Encontro de amigos desconhecidos
Alberto, ouve-me ao menos um momento. O tempo de um café tomado à pressa. O minuto e vinte que te demora o passo à esquina. O olhar longo desse escaparate, que te esvazia o talento. A ponte, o vão de escada e a cadeira, onde serás tu e outros. Alberto, pára um instante, um que não te faça falta. Esse aí, que levas em bandoleira. O tempo de um projéctil te visar o centro. Alberto, olha-me nos olhos e vê aqui onde estou. Olha-me e diz-me, sem indecisão. Diz-me se aqui me vês, se me encontras. Ou não.
Retrato a restaurar
Revejo e prevejo as ondulações analógicas, umas em forma de camélias outras apenas porque sim. E invejo. E detesto. E atiro-me de cara a esse canteiro de restos de rosas, urrando cada arranhão como se adoça uma ferida, pérfida carícia de donzela suspirando por cuidado, emoldurada pela mesma janela que outrora encaixilhou alfaiates e matronas, prussianos de alguma safra longínqua de todos os dias. E todos os dias adormeço e retardo o acordar. E todas as noites demoro o meu deitar. E no prostíbulo, nesse longo corredor de máscaras, avivo as brasas com a mesma canção. Uma de embalar, onde me engano em verso.
24.11.09
O outro lado da calma
Na curvatura da calma, existem pinceladas de cores matinais, um traço pastel por cada inspirar de um vento frio colorindo o sangue. Os sentidos passam a contar centenas, um por cada cintilo, um em cada fio de espuma dessa maré que escolhe morrer junto aos pés, juntos de simetria que um vago sol não sabe romper.
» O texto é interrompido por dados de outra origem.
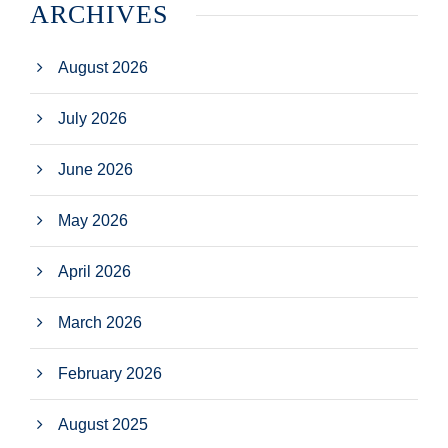
ARCHIVES
August 2026
July 2026
June 2026
May 2026
April 2026
March 2026
February 2026
August 2025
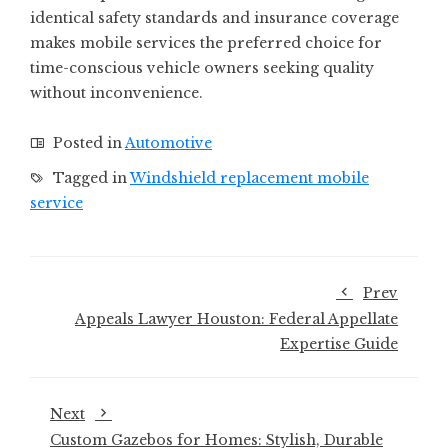
identical safety standards and insurance coverage
makes mobile services the preferred choice for
time-conscious vehicle owners seeking quality
without inconvenience.
Posted in
Automotive
Tagged in
Windshield replacement mobile
service
Prev
Appeals Lawyer Houston: Federal Appellate
Expertise Guide
Next
Custom Gazebos for Homes: Stylish, Durable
Na calma, esconde-se o lado oculto de quase tudo. Quase. Não sei o caminho para o lado oculto da calma.
20.11.09
19.11.09
Dogma
Pretendo chegar tarde e ver-te assim, aconchegada pelo abandono, torneada ao longo das horas de espera, vazia e fugitiva. Prefiro-te ausente, longe dos meus dedos e das serenatas murmuradas, afastada dos meus olhos e do meu sopro. Desejo-te pela distância, por esse último comboio que nunca se apanha. E anseio-te nessa demora ímpia onde crente me penitencio nesse altar feito de ti.
18.11.09
Barbaridades
Redondeio a água com limão, cruelmente como um quente desfeito em morno, onde os meus olhos revelam o sustenido dos dedos procurando um tocar de ceptro. Empresto-me ao ouvido e ao fustigar da palidez por um dia de sol, onde apenas o fim de tarde vale. Desumano o fim de tarde, nessa correria amansada por despertar o matutino. Desumano eu... no citrino.
17.11.09
História dentro de outra história
Suspenso entre a demora e o acelerador apressado na chegada a qualquer lado, tortura-se ao redor da sua impaciência. Sente-se denso, desencorajado, vítima da sua tentativa de encontro em outro roteiro. Imagina de cor todos os paradores de estrada, os laivos de medieval onde a noite lhe empareda o desejo. Um desejo medíocre que nem o chocolate adoça. Pretende-se cavalheiro. O cabelo e o pensamento em desalinho desmentem-lhe a pretensão. O cérebro aprendeu a confundi-lo com truques e gestos de engano propositado, arrancando-lhe das mãos as cartas por muitos ases e damas. Sem querer, curva-se perante reis e detentores da verdade, mesmo que por apenas dois minutos. Perto de algum dos seus limites, pontapeia o chão e alguma parede branca, nunca uma porta. Sofre como ele só... e como todos. Afinal, já conheceu tantos e tantas. E com eles e elas, sonhou os segundos que o pouco dinheiro soube pagar.